Maître Choukri a également souligné les contributions positives de ces plateformes. Elles permettent de connecter des individus isolés et de créer des communautés de soutien, notamment lors de catastrophes naturelles ou de crises sociales. L’éducation et l’inclusion : Les réseaux sociaux ont amplifié des campagnes importantes, comme celles contre le harcèlement scolaire ou pour les droits des femmes. En concevant de nouveaux métiers et en facilitant l’accès des petites entreprises à des marchés mondiaux, les plateformes contribuent à la croissance économique.
La défense a reconnu les limites des mécanismes de modération actuels, mais a insisté sur le fait que les réseaux sociaux ne peuvent pas veiller sur tout le contenu en temps réel sans enfreindre la liberté d’expression. « Une surveillance totale serait contraire aux valeurs démocratiques que l’on cherche à protéger », a déclaré maitre Choukri.

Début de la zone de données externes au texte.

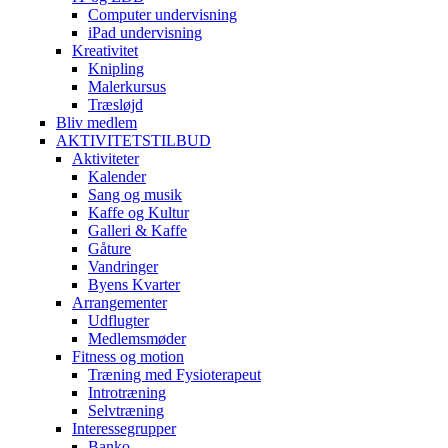
Computer undervisning
iPad undervisning
Kreativitet
Knipling
Malerkursus
Træsløjd
Bliv medlem
AKTIVITETSTILBUD
Aktiviteter
Kalender
Sang og musik
Kaffe og Kultur
Galleri & Kaffe
Gåture
Vandringer
Byens Kvarter
Arrangementer
Udflugter
Medlemsmøder
Fitness og motion
Træning med Fysioterapeut
Introtræning
Selvtræning
Interessegrupper
Banko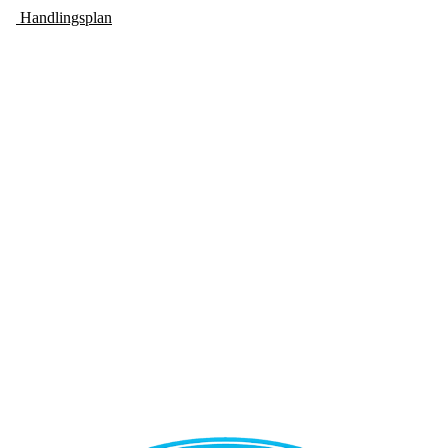
Handlingsplan
Bli medlem i klubben!
Trykk her for innmelding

Elle a également plaidé pour une co-responsabilité, appelant les gouvernements, les entreprises technologiques et les citoyens à travailler ensemble pour créer un environnement numérique plus sûr.
Un verdict symbolique : une invitation à la réflexion
Bien qu’il s’agisse d’un procès fictif, cet événement a permis d’aborder des enjeux cruciaux pour nos sociétés. Les réseaux sociaux doivent-ils être considérés comme de simples outils neutres ou comme des acteurs responsables ? Comment encadrer la distinction entre hébergeur et éditeur ? Quelle régulation équilibrée peut garantir à la fois la liberté d’expression et la sécurité en ligne ?
Ce procès fictif organisé par l’Institut EuropIA, sous la direction de Marco Landi, a posé les bases d’un débat nécessaire sur l’avenir des plateformes numériques. L’événement a souligné l’urgence de développer une régulation adaptée, capable de relever les défis du XXIe siècle tout en préservant les libertés fondamentales.
En définitive, cet exercice a démontré que les réseaux sociaux ne peuvent être ni diabolisés ni exonérés de toute responsabilité. Ils reflètent la complexité de nos sociétés et demandent une approche collective pour équilibrer innovation, liberté et éthique.